Over-allotment options are known as Green shoe options , because in 1919, Green shoe manufacturing Company, was the first to issue this type of option. A green show option can provide additional price stability to a security issue because the underwriter has the ability to increase supply and smooth out price fluctuations.

Green Shoe option is a special provision in an IPO prospectus, which allows underwriters to sell investors more shares than originally planned by the issuer. This would normally be done if the demand for a security issue proves higher than expected. Legally referred to as an over-allotment option.

In short Green-shoe option means an option of allocating shares in excess of the shares included in the public issue and operating a post-listing price stabilizing mechanism for a period not exceeding 30 days. This is an arrangement wherein the issue would be over allotted to the extent of a maximum of 15% of the issue size. From an Investors perspective, an issue with green shoe option provides more probability of getting shares and also that post-listing price may show relatively more stability as compared to market.
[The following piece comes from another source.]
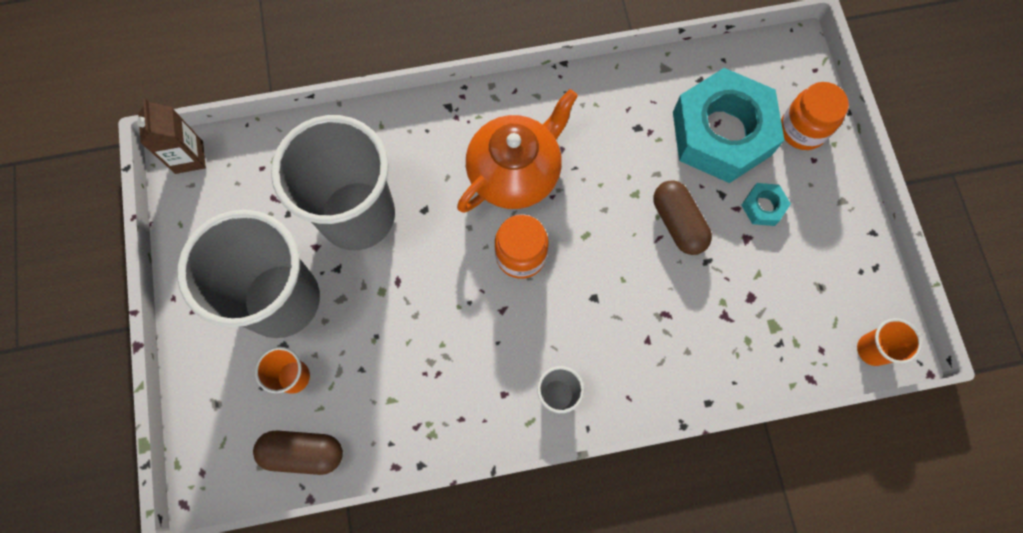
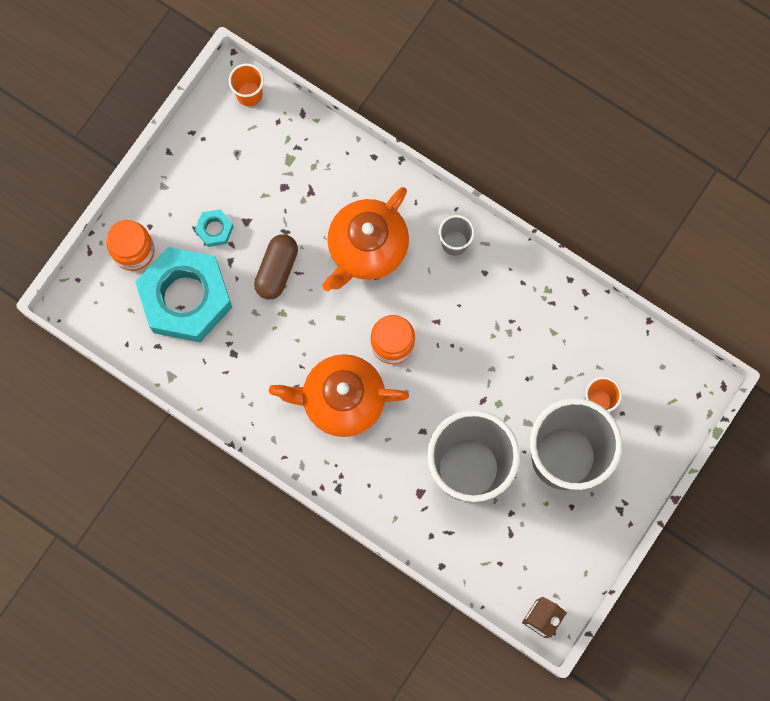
camera: 135 degrees left, 5 degrees up
brown capsule [253,430,343,475] -> none
none -> orange teapot [322,187,409,291]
There are three types of GSO viz., Full, Partial and Reverse Green shoes. The number of shares the underwriter buys back determines if they will exercise a partial Greenshoe or a full green shoe. A partial Greenshoe is when the underwriters are only able to buy back some shares before the price if the shares increases. A Full Greenshoe occurs when they are unable to buy back any shares before the price goes higher. At this point, the underwriter needs to exercise the full option and buy at the offering price. The option can be exercised any time throughout the first 30 days of IPO trading.

Reverse GSO has the same effect on the price of the shares as the regular GSO, but instead of buying the shares, the underwriter is allowed to sell shares back to the issuer. If the share price falls below the offering price, the underwriter can buy shares in the open market and sell them back to the issuer.